Reproduce the Huffman compression code below in full, character for character.

#### [SOURCE TEXT]
——————————

/* */
/* Compress using Huffman trees */
/* simple_Huffman v.1.0 (c) 2010 Jan Mojzis */
/* public class: simple_Huffman */
/* main functions: int Cmpress(input, length, output /you allocate/) */
/* int Decompress(input, length, output /DO NOT allocate/) */
/* compressed buffer structure (sizes in bytes) */
/* [1] trees count */
/* trees count +1 x { [1] char [4] ref. count } */
/* [4] uncompressed size */
/* [1-?] compressed stream of bits */
/* Notes: */
/* x program is fast */
/* x last update: 29.7.2010 - comments, class rename */
/* x errors: none known */
/* x program works correctly */
#include <mem.h> // memset
#include <stdlib.h> // qsort
typedef unsigned char BYTE;
class node{
public:
node() {memset(this, 0, sizeof(node));} // constructor, memset is faster than individ.
~node() {if (left) delete left; if (right) delete right;}
node *left, *right;
int count; // ref. count
int code; // code in bits
int codelength; // code length
BYTE chr; // ASCII char, serves in compression and then in writing of frequencies
};
class simple_Huffman{
public:
simple_Huffman() {for (register int i = 0; i < 256; i++) {trees[i] = new node(); leaves[i] = trees[i]; } empty = new node();}
~simple_Huffman() {delete empty; for (register int i = 0; i < treescount; i++) delete trees[i];}
node *trees[256]; // array of trees, here will be only one tree at pos. 0 when finished with merging
node *leaves[256]; // array of leaves, each contains ASCII char,
// ref. count, later code and codelength too. It is a reference to original trees
node *empty; // pseudoleaf, serving in sorting and merging as empty leaf
// avoiding testing on NULL
int Compress(BYTE *input, int inputlength, BYTE *output);
int Decompress(BYTE *input, int inputlength, BYTE *&output); // output is self-allocated!!!

——————————

#### [ENTRIES SUPPLIED]
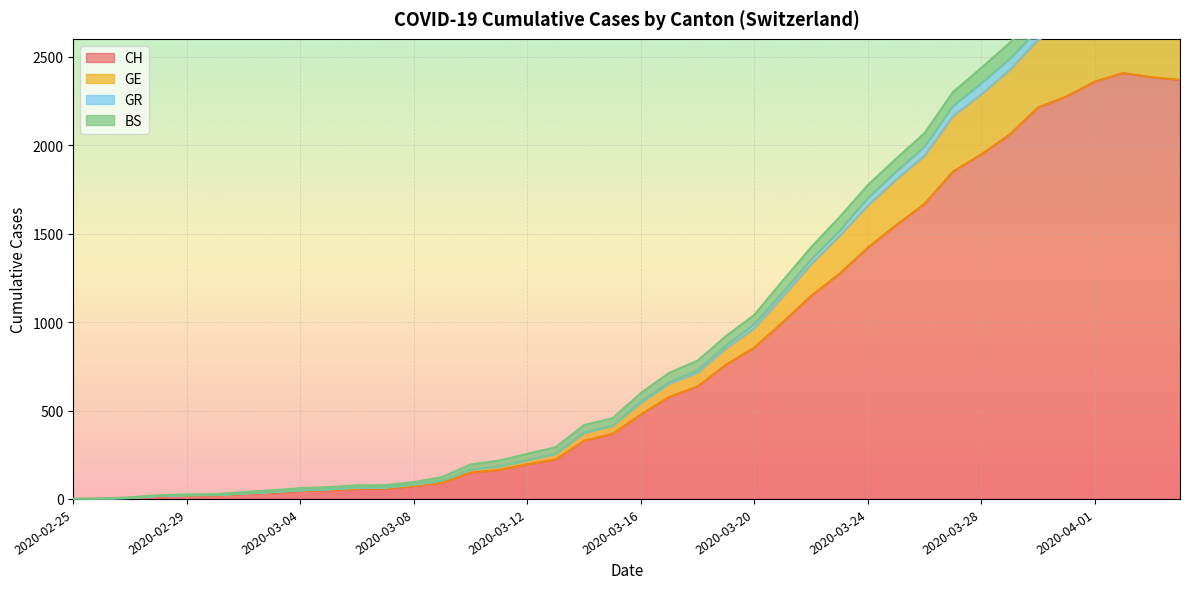

How many values in GE are above zero?

39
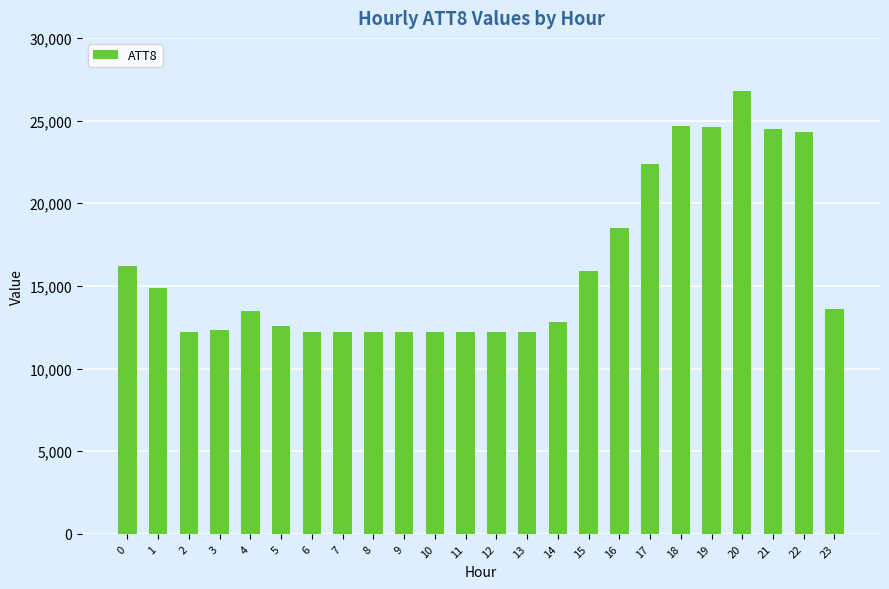

What is the average value?

16142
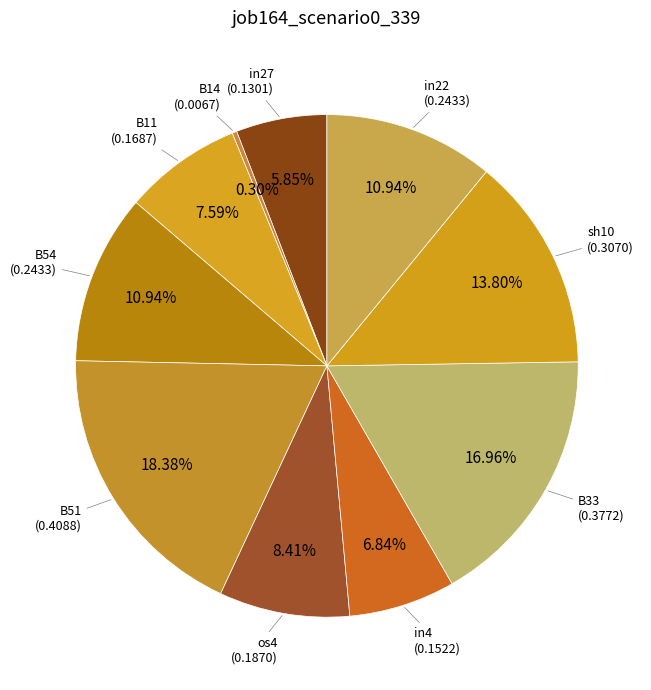

How many segments does this pie chart have?

10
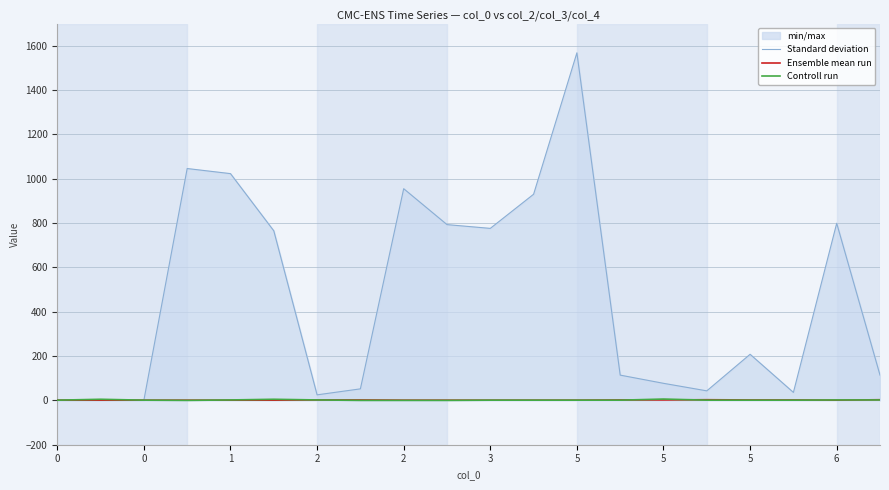

Which series has the largest range (max minus min)?

Standard deviation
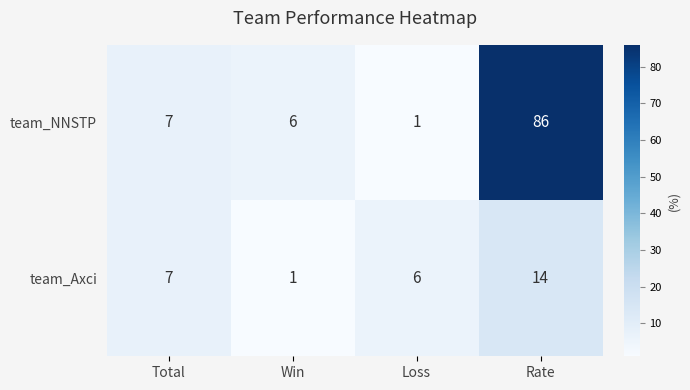

What is the sum of the team_Axci values at Rate and Win?

15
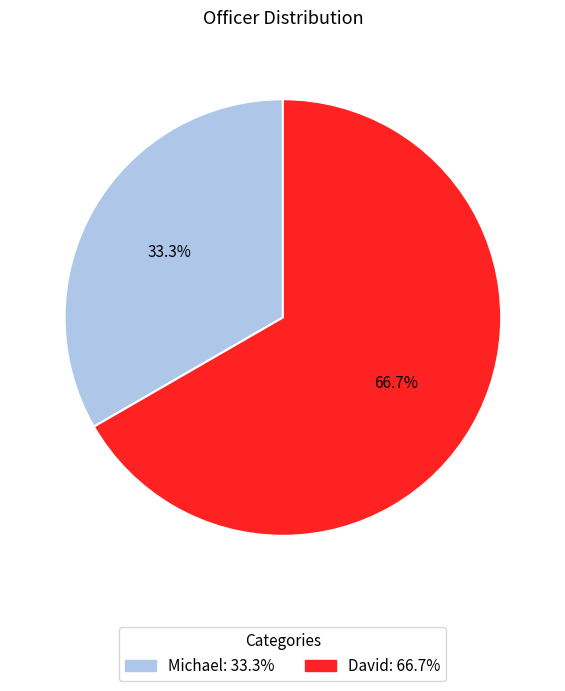

Combined, what portion of the pie is Michael and David?

100.0%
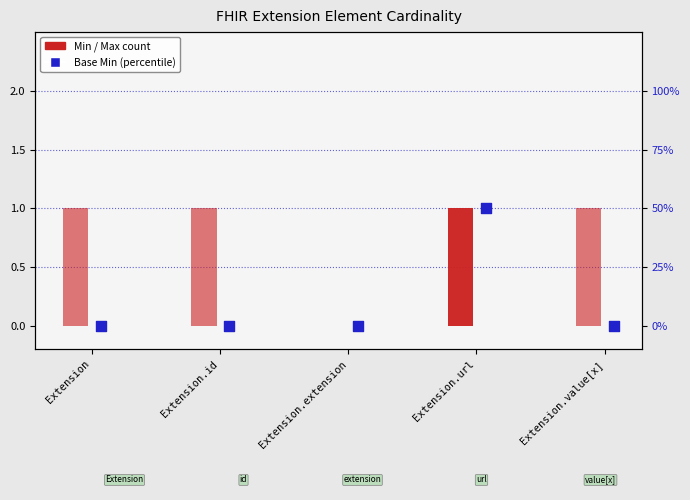

Is the value of Min at Extension greater than the value of Base Min at Extension.id?

No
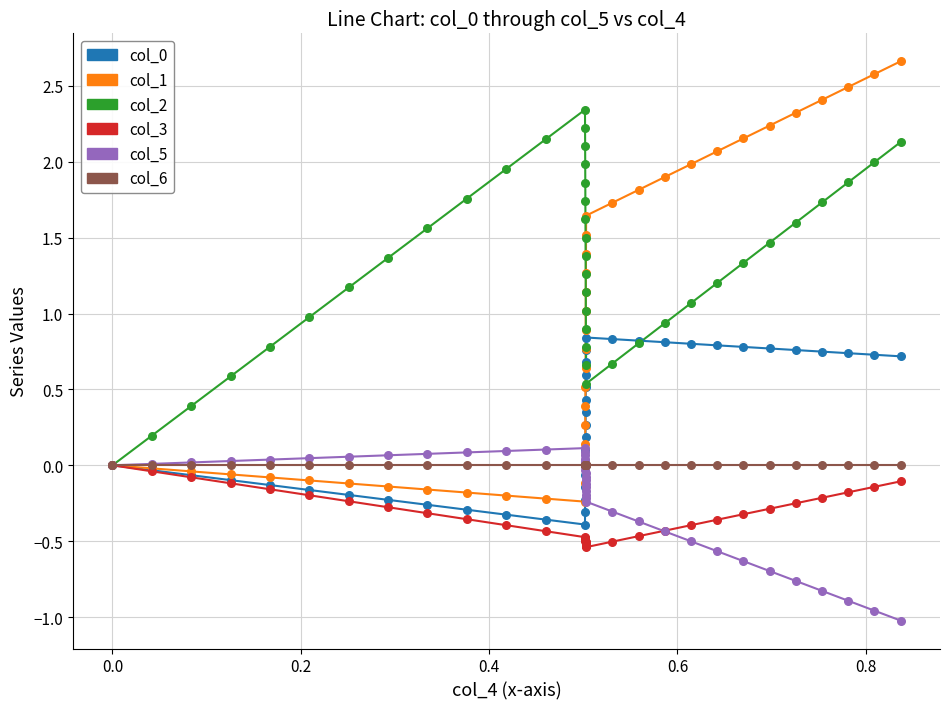

What is the maximum value shown in the chart?

2.7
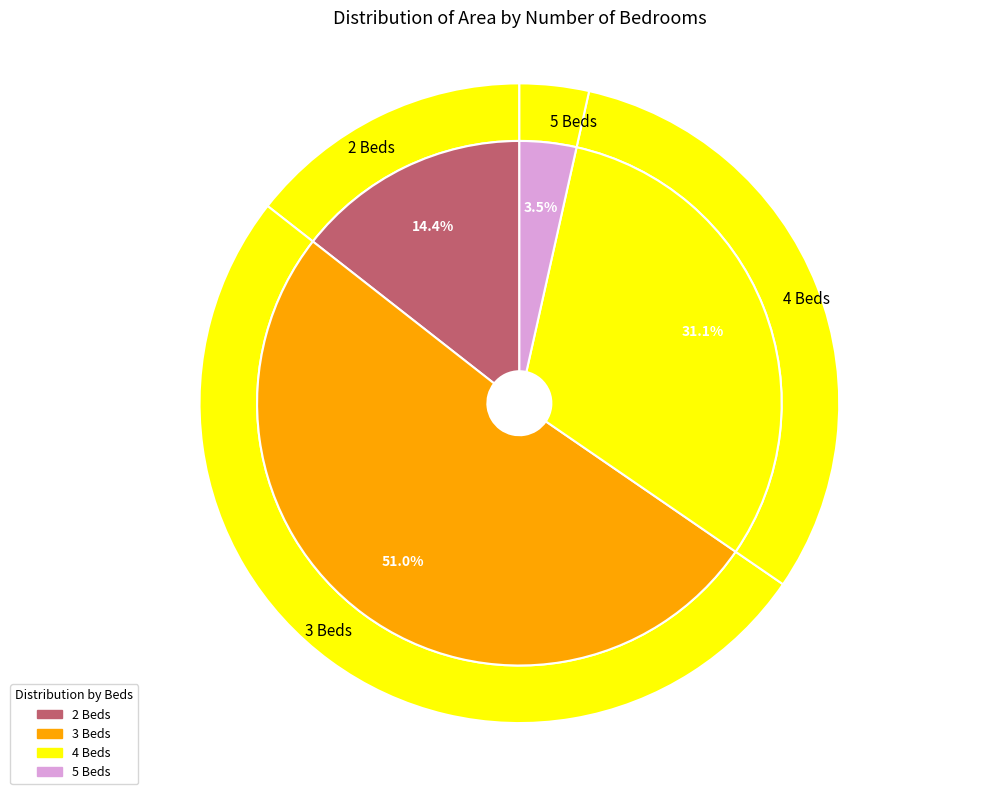

Does 4 account for over 50% of the chart?

No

——————————

#### [YOUR SOLUTION]
/* */
/* Compress using Huffman trees */
/* simple_Huffman v.1.0 (c) 2010 Jan Mojzis */
/* public class: simple_Huffman */
/* main functions: int Cmpress(input, length, output /you allocate/) */
/* int Decompress(input, length, output /DO NOT allocate/) */
/* compressed buffer structure (sizes in bytes) */
/* [1] trees count */
/* trees count +1 x { [1] char [4] ref. count } */
/* [4] uncompressed size */
/* [1-?] compressed stream of bits */
/* Notes: */
/* x program is fast */
/* x last update: 29.7.2010 - comments, class rename */
/* x errors: none known */
/* x program works correctly */
#include <mem.h> // memset
#include <stdlib.h> // qsort
typedef unsigned char BYTE;
class node{
public:
node() {memset(this, 0, sizeof(node));} // constructor, memset is faster than individ.
~node() {if (left) delete left; if (right) delete right;}
node *left, *right;
int count; // ref. count
int code; // code in bits
int codelength; // code length
BYTE chr; // ASCII char, serves in compression and then in writing of frequencies
};
class simple_Huffman{
public:
simple_Huffman() {for (register int i = 0; i < 256; i++) {trees[i] = new node(); leaves[i] = trees[i]; } empty = new node();}
~simple_Huffman() {delete empty; for (register int i = 0; i < treescount; i++) delete trees[i];}
node *trees[256]; // array of trees, here will be only one tree at pos. 0 when finished with merging
node *leaves[256]; // array of leaves, each contains ASCII char,
// ref. count, later code and codelength too. It is a reference to original trees
node *empty; // pseudoleaf, serving in sorting and merging as empty leaf
// avoiding testing on NULL
int Compress(BYTE *input, int inputlength, BYTE *output);
int Decompress(BYTE *input, int inputlength, BYTE *&output); // output is self-allocated!!!